------ Text passage ------

Voltaire, Pushkin and Mann are among dozens of established authors who have fallen victim to a shift towards studying the contemporary culture of countries.
From September pupils will no longer have the option to study set texts; instead, they will write a short essay on a literary subject of their choosing.
The dumping of the pantheon of foreign literary greats – together with a wider down-grading of literature – has driven some of Britain’s leading academic schools, including Eton and Winchester, to abandon foreign language A-levels. It has also sparked accusations that the education authorities are “amputating” Britain from its European cultural heritage.
“Where literature is remotely present [in the new A-levels], there are no prescribed texts and its position is optional and marginal,” said Josep-Lluis Gonzalez, head of modern languages at Eton, in Berkshire. Eton is one of 16 schools that have dropped modern languages A-levels in favour of a new, more traditional exam, the PreU.
“Language teaching has a double nature – oral fluency and sophistication. The sophistication is now being dumbed down,” said Gonzalez.
Keith Pusey, director of studies at Winchester, said: “We think the literature basis of these subjects is absolutely crucial. It teaches you to think when you read a piece of great literature. It gives you historical and social context – it gives you so much.”
The removal of literary set texts has added to concerns over the devaluing of languages after a decision last month to remove oral exams from GCSEs. It followed a review by Lord Dearing, the government education adviser, who said the test was “too stressful and too short”.
Frederic Raphael, author of The Glittering Prizes, a novel that followed the fortunes of a group of 1950s Cambridge graduates, called the removal of the set texts “grotesque”.
He said: “We are cutting off our own limbs. It is not amputating the foreigners and detaching their fingers from our precious boat; it is chopping off whole areas of what is basically our culture. The lack of nerve on the part of the whole establishment of teaching is just grotesque.”

------

To do =>
**1)** Please return the stretch from "Voltaire, Pushkin and" through "culture of countries." of the article on foreign language A-levels, copied word for word.
**2)** In the article on foreign language A-levels, how many schools have dropped modern languages A-levels for the PreU?
**3)** Write the next few sentences of the article on foreign language A-levels, picking up after its final sentence.

------ Data ------

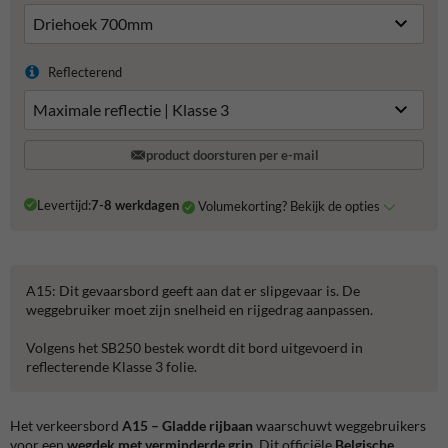
Reflecterend
product doorsturen per e-mail
Levertijd:
7-8 werkdagen
Volumekorting? Bekijk de opties
A15: Dit gevaarsbord geeft aan dat er slipgevaar is. De
weggebruiker moet zijn snelheid en rijgedrag aanpassen.
Volgens het SB250 bestek wordt dit bord uitgevoerd in
reflecterende Klasse 3 folie.
Het verkeersbord
A15 – Gladde rijbaan
waarschuwt weggebruikers
voor een
wegdek met verminderde grip
. Dit officiële
Belgische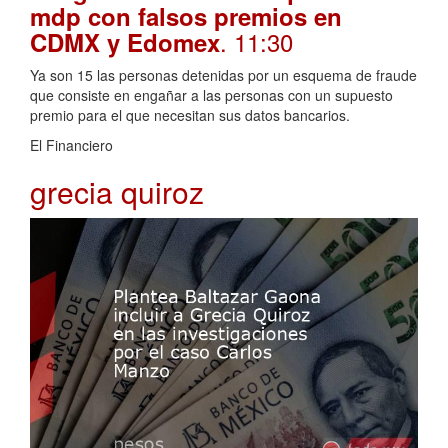
mdp con falsos premios en
. 11:30
CDMX y Edomex
Ya son 15 las personas detenidas por un esquema de fraude
que consiste en engañar a las personas con un supuesto
premio para el que necesitan sus datos bancarios.
El Financiero
grecia quiroz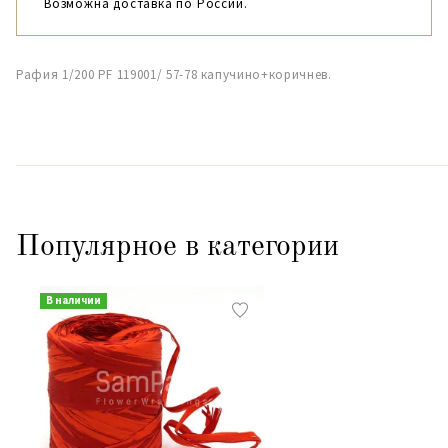
Возможна доставка по России.
Рафия 1/200 PF 119001/ 57-78 капучино+коричнев.
Популярное в категории
В наличии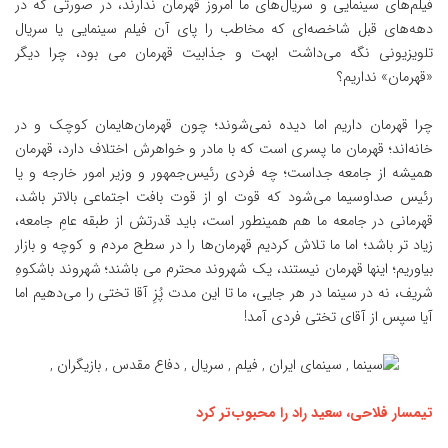
فیلم‌های سینمایی و سریال‌های ما امروز قهرمان ندارند، در صورتی که در
دهه‌های قبل شاخصه‌ای که مخاطب را پای آن فیلم سینمایی یا سریال
تلویزیونی نگه می‌داشت ابهت و جذابیت قهرمان می بود، چرا دیگر
«قهرمان» نداریم؟
چرا قهرمان داریم اما دیده نمی‌شوند؛ چون قهرمان‌هایمان کوچک و در
خانه‌اند؛ قهرمان ما پسری است که با مادر و خواهرش اختلاف دارد، قهرمان
همیشه از جامعه جداست؛ چه فردی رئیس‌جمهور و وزیر امور خارجه و یا
رئیس صداوسیما می‌شود که قوت او از قوت بافت اجتماعی بالاتر باشد،
قهرمانی در جامعه ما هم همینطور است، باید قدرتش از طبقه عامِ جامعه،
زیاد تر باشد؛ اما ما تلاش کردیم قهرمان‌ها را در سطح مردم و کوچه و بازار
بیاوریم؛ اینها قهرمان نیستند، یک شهروند محترم می باشند؛ شهروند باشکوهِ
شریف، نه در سینما در هر جایی، ما تا این مدت پُزِ آقا تختی را می‌دهیم اما
آیا سپس از آقای تختی فردی آمد!
تیمسار فلاحی، سعید راد را محبوب‌تر کرد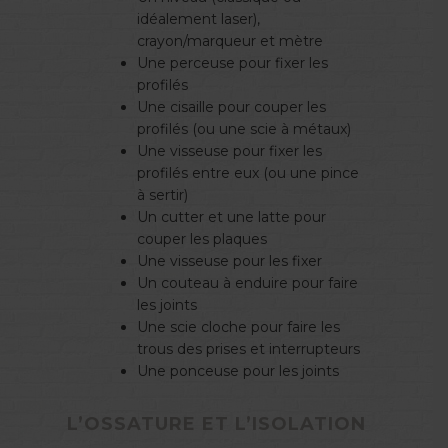
idéalement laser),
crayon/marqueur et mètre
Une perceuse pour fixer les
profilés
Une cisaille pour couper les
profilés (ou une scie à métaux)
Une visseuse pour fixer les
profilés entre eux (ou une pince
à sertir)
Un cutter et une latte pour
couper les plaques
Une visseuse pour les fixer
Un couteau à enduire pour faire
les joints
Une scie cloche pour faire les
trous des prises et interrupteurs
Une ponceuse pour les joints
L’OSSATURE ET L’ISOLATION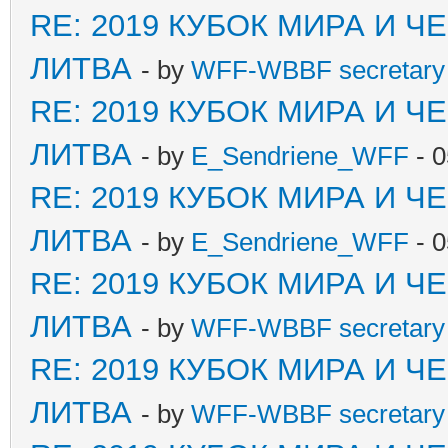
RE: 2019 КУБОК МИРА И 
ЛИТВА
- by
WFF-WBBF secretary 
RE: 2019 КУБОК МИРА И 
ЛИТВА
- by
E_Sendriene_WFF
- 0
RE: 2019 КУБОК МИРА И 
ЛИТВА
- by
E_Sendriene_WFF
- 0
RE: 2019 КУБОК МИРА И 
ЛИТВА
- by
WFF-WBBF secretary 
RE: 2019 КУБОК МИРА И 
ЛИТВА
- by
WFF-WBBF secretary 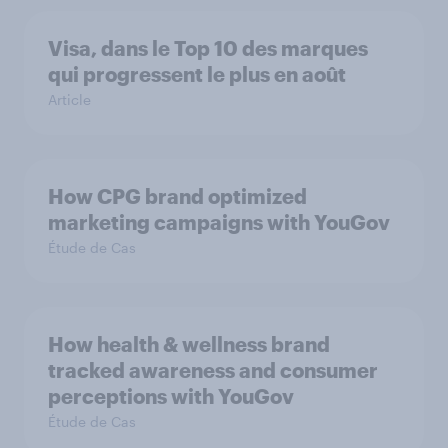
Visa, dans le Top 10 des marques
qui progressent le plus en août
Article
How CPG brand optimized
marketing campaigns with YouGov
Étude de Cas
How health & wellness brand
tracked awareness and consumer
perceptions with YouGov
Étude de Cas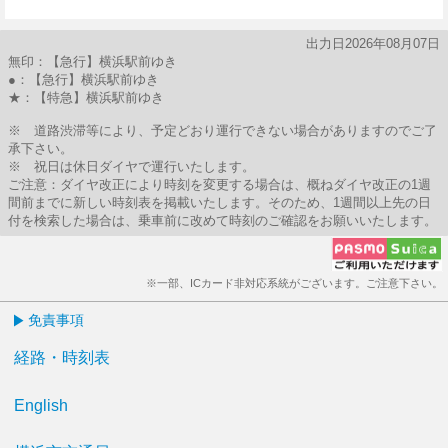
7分はつ
出力日2026年08月07日
無印：【急行】横浜駅前ゆき
●：【急行】横浜駅前ゆき
★：【特急】横浜駅前ゆき
※ 道路渋滞等により、予定どおり運行できない場合がありますのでご了
承下さい。
※ 祝日は休日ダイヤで運行いたします。
ご注意：ダイヤ改正により時刻を変更する場合は、概ねダイヤ改正の1週
間前までに新しい時刻表を掲載いたします。そのため、1週間以上先の日
付を検索した場合は、乗車前に改めて時刻のご確認をお願いいたします。
※一部、ICカード非対応系統がございます。ご注意下さい。
免責事項
経路・時刻表
English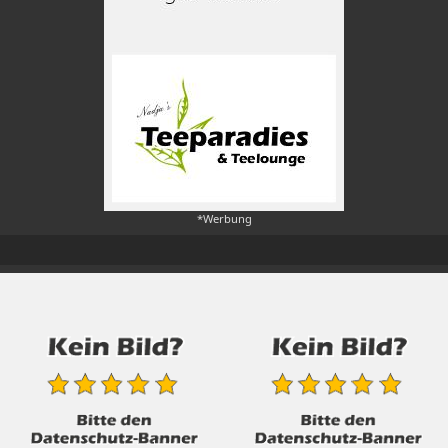
*Werbung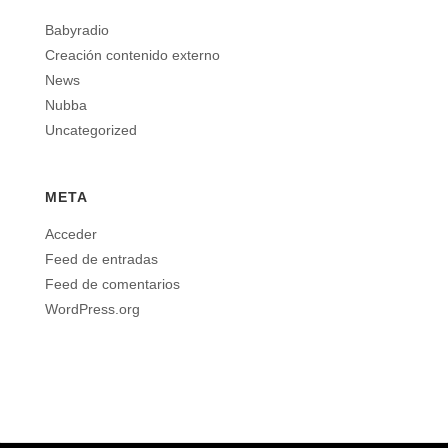
Babyradio
Creación contenido externo
News
Nubba
Uncategorized
META
Acceder
Feed de entradas
Feed de comentarios
WordPress.org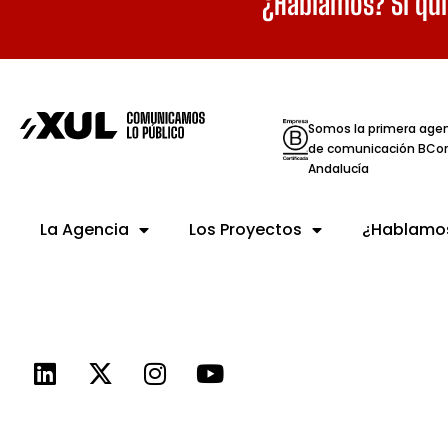
¿Hablamos? Si qui
Somos la primera age
de comunicación BCor
Andalucía
La Agencia
Los Proyectos
¿Hablamo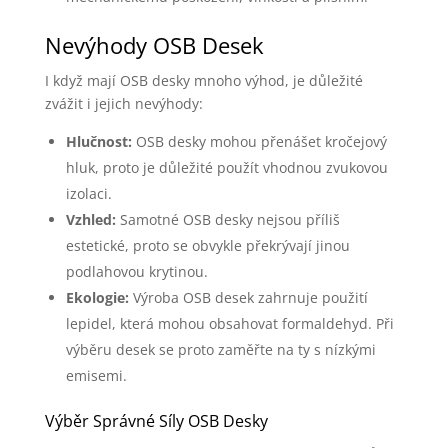
Nevýhody OSB Desek
I když mají OSB desky mnoho výhod, je důležité
zvážit i jejich nevýhody:
Hlučnost:
OSB desky mohou přenášet kročejový
hluk, proto je důležité použít vhodnou zvukovou
izolaci.
Vzhled:
Samotné OSB desky nejsou příliš
estetické, proto se obvykle překrývají jinou
podlahovou krytinou.
Ekologie:
Výroba OSB desek zahrnuje použití
lepidel, která mohou obsahovat formaldehyd. Při
výběru desek se proto zaměřte na ty s nízkými
emisemi.
Výběr Správné Síly OSB Desky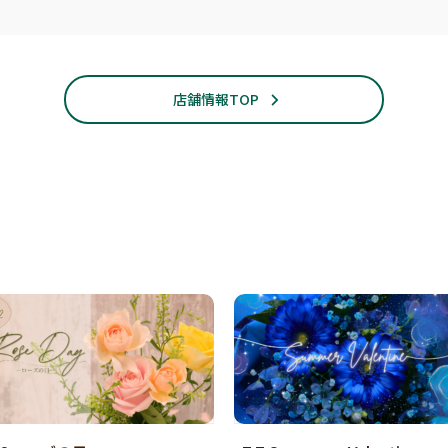
店舗情報TOP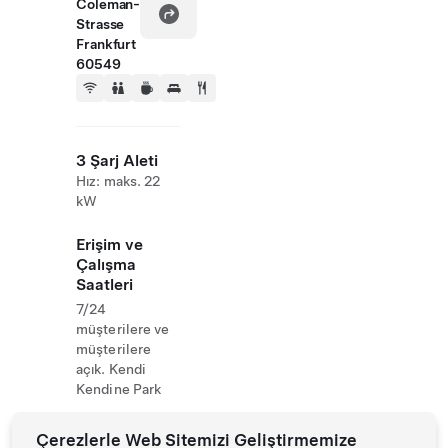
Coleman-
Strasse
Frankfurt
60549
3 Şarj Aleti
Hız: maks. 22
kW
Erişim ve
Çalışma
Saatleri
7/24
müşterilere ve
müşterilere
açık. Kendi
Kendine Park
Çerezlerle Web Sitemizi Geliştirmemize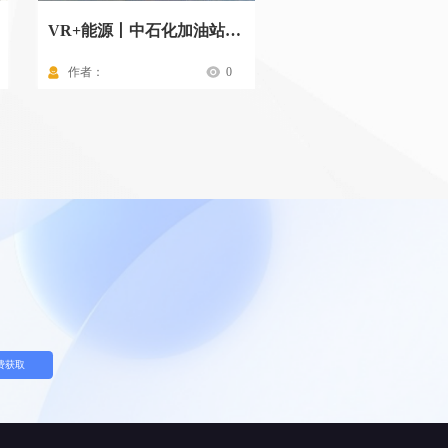
VR+能源丨中石化加油站标准化操作流程
作者：
0
作者：
费获取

------

List of answers =>
**1)**
Voltaire, Pushkin and Mann are among dozens of established authors who have fallen victim to a shift towards studying the contemporary culture of countries.

**2)** Sixteen schools, Eton among them.

**3)**
The A-level system removed the obligation to study literature in the 1980s. But it still allows schools the option to concentrate heavily on literary works. Under the syllabus offered by Edexcel, one of the three exam boards in England, pupils can study two works in depth, chosen from prescribed lists of texts. In French, they include Voltaire’s Candide and Les Mains Sales, a play by Jean-Paul Sartre.
Under the new syllabus, students are expected to write an essay of 240-270 words on a research-based topic of their choosing, which does not have to be literary. There are few other opportunities for literature.
St Albans High School for Girls in Hertfordshire has decided to continue offering A-levels. But teachers are so worried about the lack of literature in the new courses – and the effect this could have on pupils’ future performance at university – that they are offering extra literary classes alongside A-levels.
“The lack of set texts is one of the most serious concerns,” said Helen Everett, the school’s head of modern languages. “Unfortunately, it seems the way of the world is that not enough people are studying languages so they [the authorities] think ‘let’s make them easier’.”
A source at one of the three English boards – AQA, Edexcel and OCR – said the decision to ditch set texts had been made to “ease the burden of assessment”. None of the boards commented officially beyond saying it had designed the syllabuses within the framework set by the government’s Qualifications and Curriculum Authority.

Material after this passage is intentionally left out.